# Separating Sets in a Completely Regular Space

1. Jul 20, 2009

### e(ho0n3

The problem statement, all variables and given/known data
Let X by a completely regular space and let A and B be closed, disjoint subsets of X. Prove that if A is compact, then there is a continuous function f : X --> [0,1] such that f(A) = {0} and f(B) = {1}.

The attempt at a solution
Let {U} be an open covering of A, U_1, ..., U_n be the corresponding finite open covering afforded by compactness of A. Let a_i in U_i and let f_i : X --> [0,1] be the continuous function separating a_i and B afforded by the complete regularity of X. Define f by f_1 * ... * f_n. This is all I have at the moment. Unfortunately, my f is only 0 at a_i and I don't know how to extend it to be 0 on all of A without breaking continuity.

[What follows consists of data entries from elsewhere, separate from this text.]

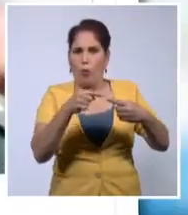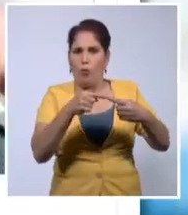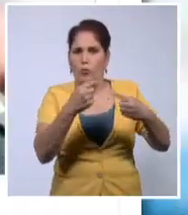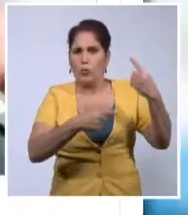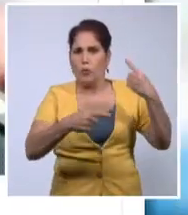denuncia de Universidad de Cuba.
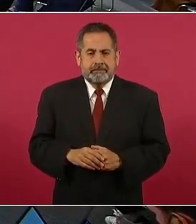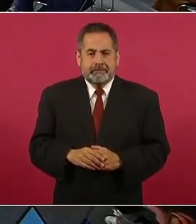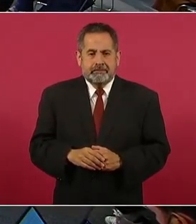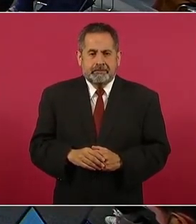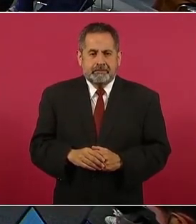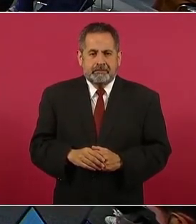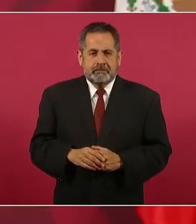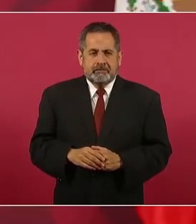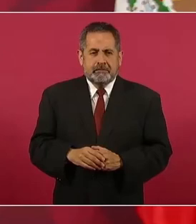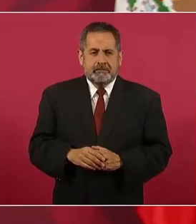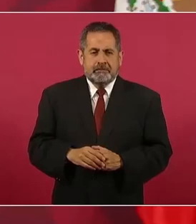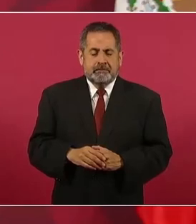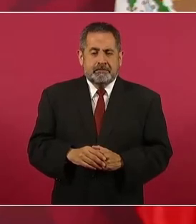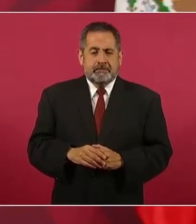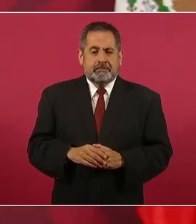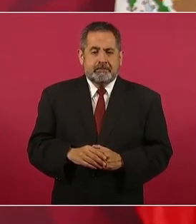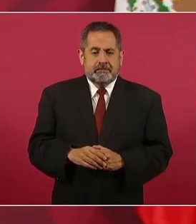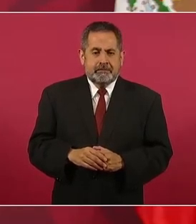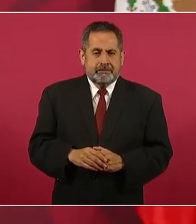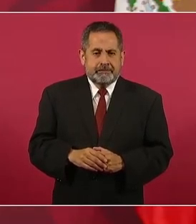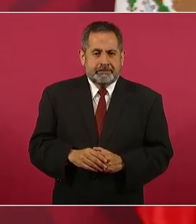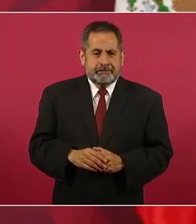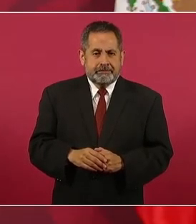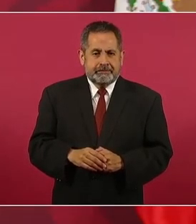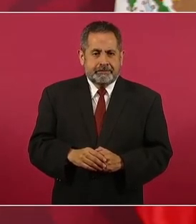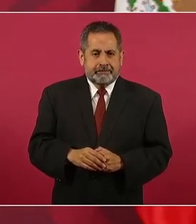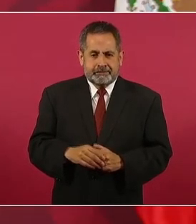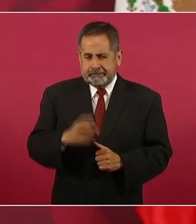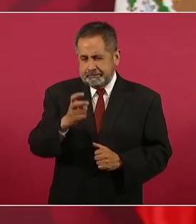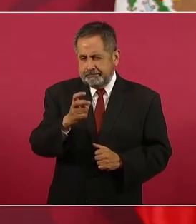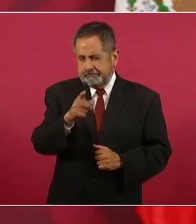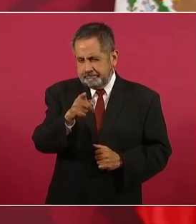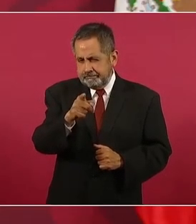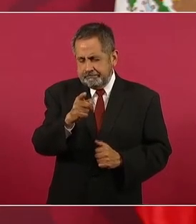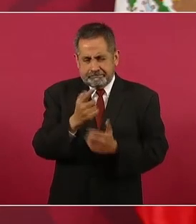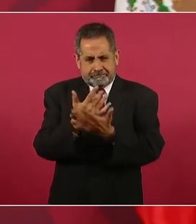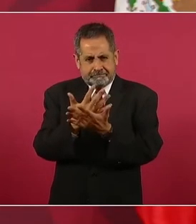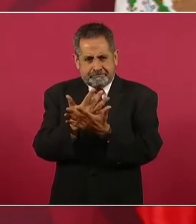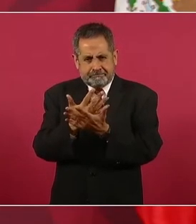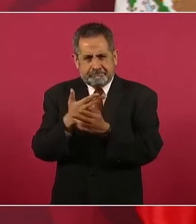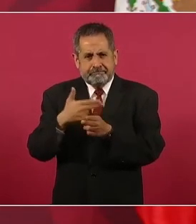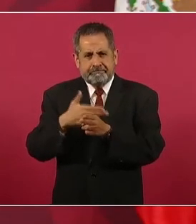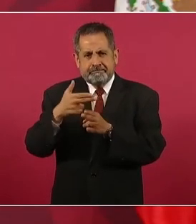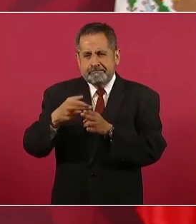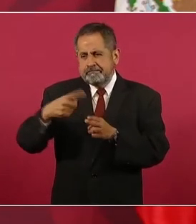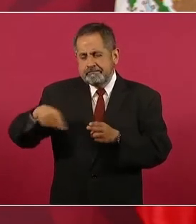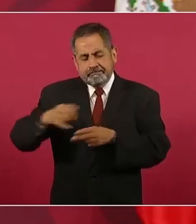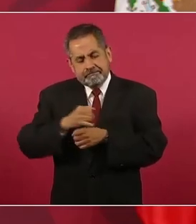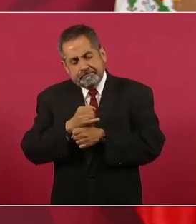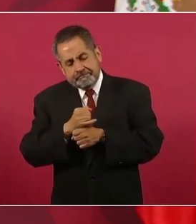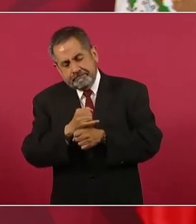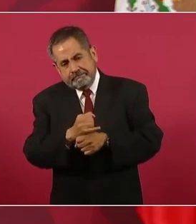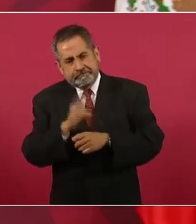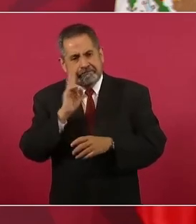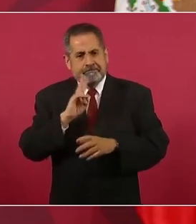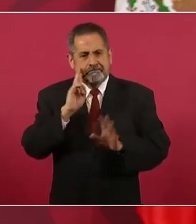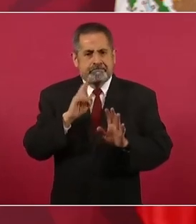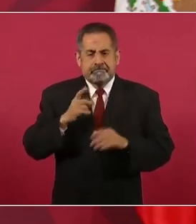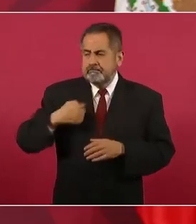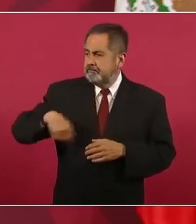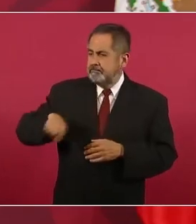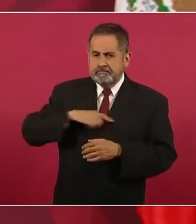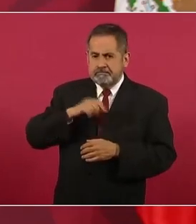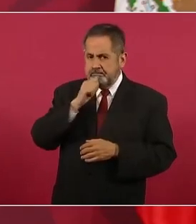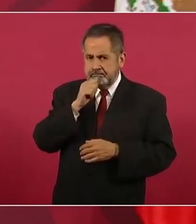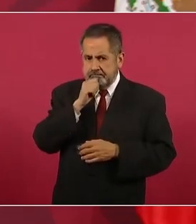Eso, hay que esperar que se investigue. Nosotros todavía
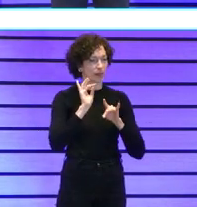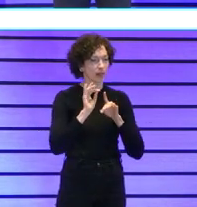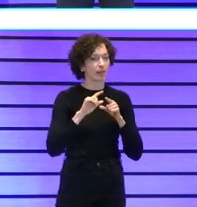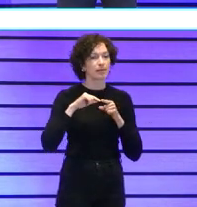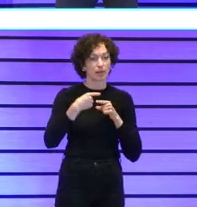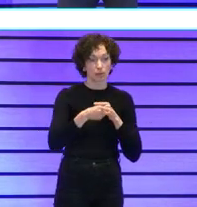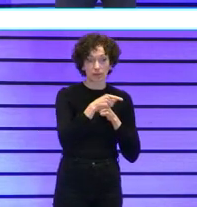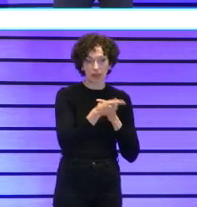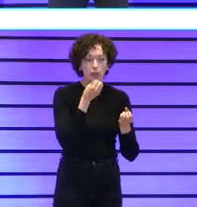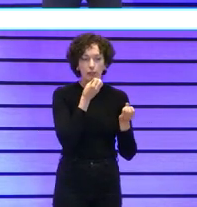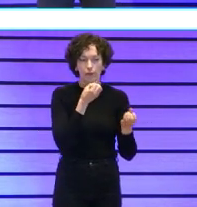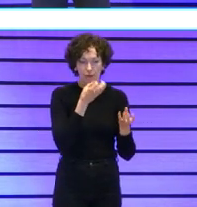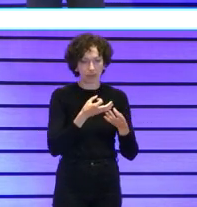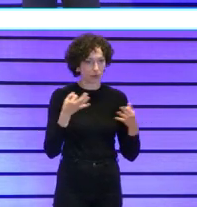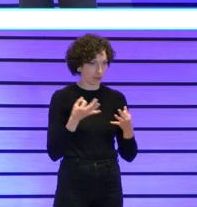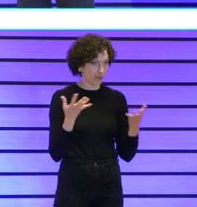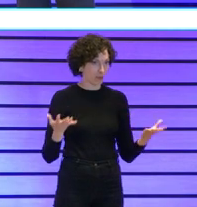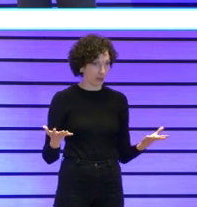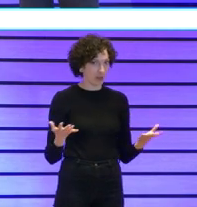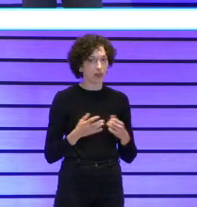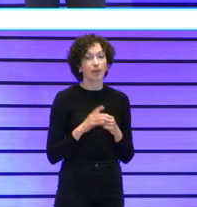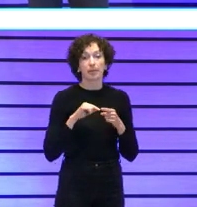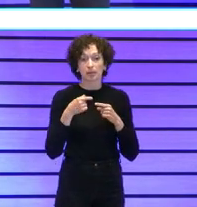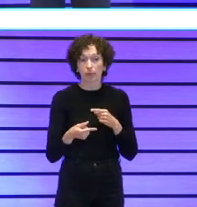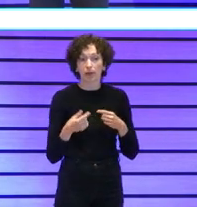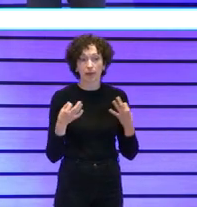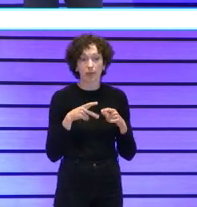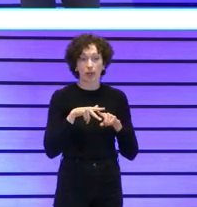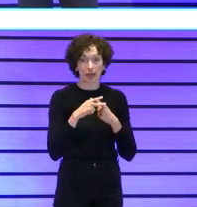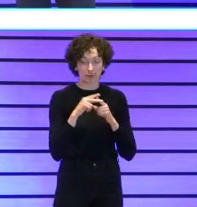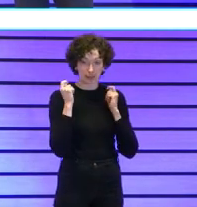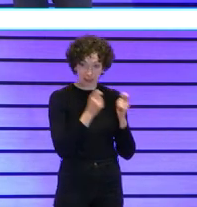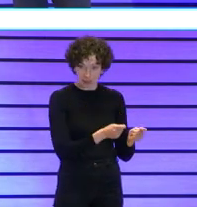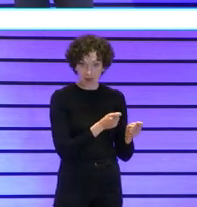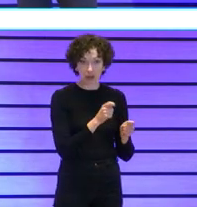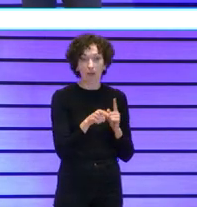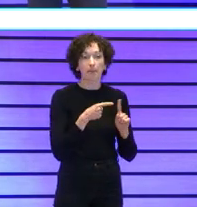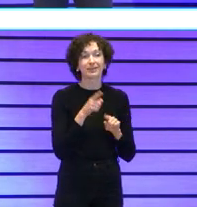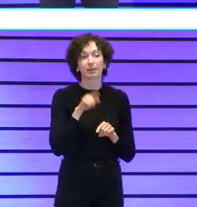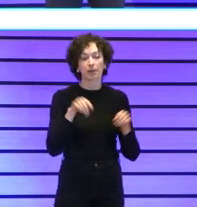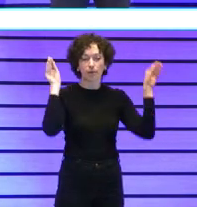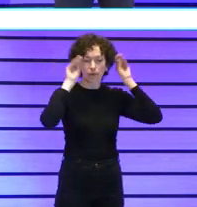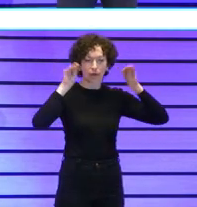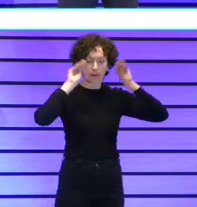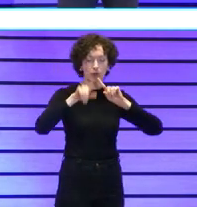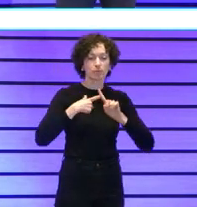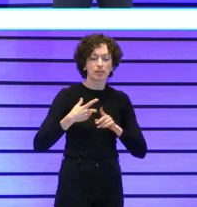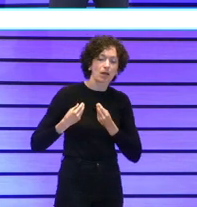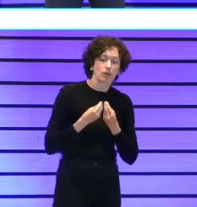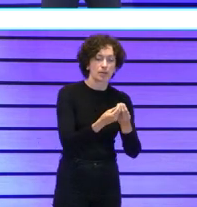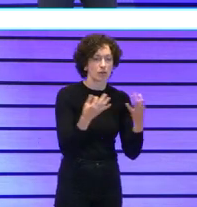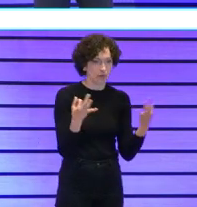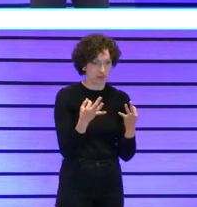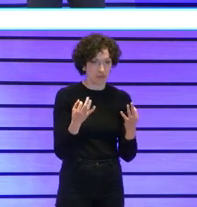proporcionarles información seguidamente tenemos que dotarlos de herramientas y tenemos que formarlos y acompañarlos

I believe that the open covering I choose for A must somehow play a role. For example, if the open covering is just {A}, then, proceeding as I did above, compactness plays no role. Any tips?

2. Jul 20, 2009

### HallsofIvy

Staff Emeritus
Have you used the fact that X is completely regular? What is the definition of "completely regular"?

3. Jul 20, 2009

### e(ho0n3

Yes I did: The f_i's in my attempt are from complete regularity.

The definition is: For any a in X and any closed subset B of X, there exists a continuous function f : X --> [0,1] such that f(a) = 0 and f(B) = {1}.

4. Jul 20, 2009

### Billy Bob

Obtain f_a for each a in A. Now pick any number between 0 and 1, say 1/2. Let U_a be the open set (containing a) where f_a is less than 1/2. Then invoke compactness.

Note: If you subtract 1/2 from f_a, you'll get a continuous function that is less than 0 on U_a. So, consider the max of 0 and f_a, which is also a continuous function.

Now use scaling and/or addition of these functions to get your desired function.

5. Jul 20, 2009

### e(ho0n3

That is ingenious. What led you to devise the U_a's the way you did?

6. Jul 20, 2009

### Billy Bob

"Cheating." (ashamed...)

7. Jul 20, 2009

### e(ho0n3

In hindsight, it seems to me that there are two viable approaches to this problem:

1. Invoke compactness first and then complete regularity.
2. Invoke complete regularity first and then compactness.

The first approach was my approach, and that clearly lead nowhere. The second I did not try, but I was already heading in that direction with last comment I made in my original post. In any case, thanks for the help.

8. Jul 20, 2009

### Billy Bob

Before "cheating," I was considering a third approach, using a theorem instead of first principles. I prefer first principles. But how about saying since X is completely regular, then by a theorem, X is (homeomorphic to) a subspace of a normal space X'. Now A is cpt in X, so cpt in X', so closed in X'. Can we get B' closed in X', disjoint from A, such that B= B' intersect X. Then apply Urysohn's lemma to A and B'.

9. Jul 20, 2009

### e(ho0n3

I like that approach. However, I'm not aware of any embedding theorems for completely regular spaces. Is there such a theorem?

10. Jul 20, 2009

### Billy Bob

There are several.

If X is completely regular, then X can be imbedded in a parallelotope (i.e. cartesian product of unit intevals [0,1]).

X is c.r. iff X is (homeomorphic to) a subspace of a cpt Hausdorff space iff X is (homeomorphic to) a subspace of a normal space.

Also, there is the Stone-Čech compactification of a c.r. space.

11. Jul 20, 2009

### e(ho0n3

Neat. Looks like my forays in topology have just begun.